Defending the Dutch, Maurice of Nassau led hostilities against Spinola but died before the end of the siege. His successor, Frederick Henry, unsuccessfully attempted to revive Dutch momentum, but ultimately surrendered in May. The terms of defeat at Breda were some of the most honorable and lenient of the time. Spinola died in the autumn of 1630, only a year after Velazquez had sailed with him on the voyage to Italy. In 1637 Breda was recaptured by Frederick Henry after a four-month siege, and in 1648 it was finally ceded to the Dutch Republic by the Treaty of Westphalia.

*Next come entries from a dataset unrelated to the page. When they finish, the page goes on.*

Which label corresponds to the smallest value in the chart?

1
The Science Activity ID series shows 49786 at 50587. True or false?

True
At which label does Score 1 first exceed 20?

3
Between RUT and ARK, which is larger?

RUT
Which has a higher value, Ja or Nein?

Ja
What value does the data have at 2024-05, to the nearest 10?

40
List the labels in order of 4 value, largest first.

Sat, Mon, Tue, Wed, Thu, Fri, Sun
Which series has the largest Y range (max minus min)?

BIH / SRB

Velázquez painted The Surrender of Breda as an emblem of Spanish nationalism and as a tribute to Ambrogio Spinola. Diego Velázquez and Ambrogio Spinola had been thrown closely together “During the voyage from Barcelona to Genoa, in 1629… The artist must also have been more deeply affected than others by the tragic result of the siege of Casale, which occurred soon after the voyage – how Spinola was shamefully sacrificed; and how, mortified at the slur cast on his military honor, he soon after sank with gloomy thoughts into the grave.”

Velázquez felt discouraged after Ambrogio Spinola’s death and sought to legitimize Spinola, whose success and bravery in the battle inspired Velázquez to paint The Surrender of Breda.


Detail from the painting

The Surrender of Breda was one of twelve life-size battle scenes intended to perpetuate victories won by Philip IV’s armies that hung in the Salón de Reinos in Buen Retiro. It illustrates the exchange of keys that occurred three days after the capitulation between Spain and the Netherlands was signed on June 5, 1625. Hence, the focus of the painting is not on the battle itself, but rather the reconciliation. At the center of the painting, literally and figuratively, is the key given to Spinola by Justin of Nassau. The key is “the precise center of his design, [enclosing] it in an emphatic parallelogram so that it becomes the focus of the entire large canvas—literally the key to the composition, locking all other components into place.” This battle painting is notable for its static and sentimental qualities.

According to the statement made by eye-witnesses both [Spinola and Nassau] had dismounted and Spinola awaited the arrival of Justin surrounded by a “crown” of princes and officers of high birth. The governor then presented himself with his family, kinsfolk and distinguished students of the military academy, who had been shut up in the place during the siege. Spinola greeted and embraced his vanquished opponent with a kindly expression and still more kindly words, in which praised the courage and endurance of the protracted defense.

The extraordinary respect and dignity Spinola demonstrated towards the Dutch army is praised through The Surrender of Breda. Spinola “had forbidden his troops to jeer at, or otherwise abuse, the vanquished Dutch, and, according to a contemporary report, he himself saluted Justin.” The painting demonstrates the glimpses of humanity that can be exposed as a result of war, and commends Spinola’s consideration for Nassau and the Dutch army.

Velázquez’s relationship with Spinola makes The Surrender of Breda especially historically accurate. The depiction of Spinola is undoubtedly accurate, and Spinola’s memory of the battle contributed to the perspective with which Velázquez composed the painting. Velázquez’s knowledge of the intimate history of the siege of Breda makes The Surrender of Breda an especially important historical commentary. Velázquez “desired in his modest way to raise a monument to one of the most humane captains of the day, by giving permanence to his true figure in a manner of which he alone had the secret.” The Surrender of Breda salutes a moment of convergence between Spanish power, restraint, and kindness in the battle.


  1. James Morris, Spain, 1964, p. 29.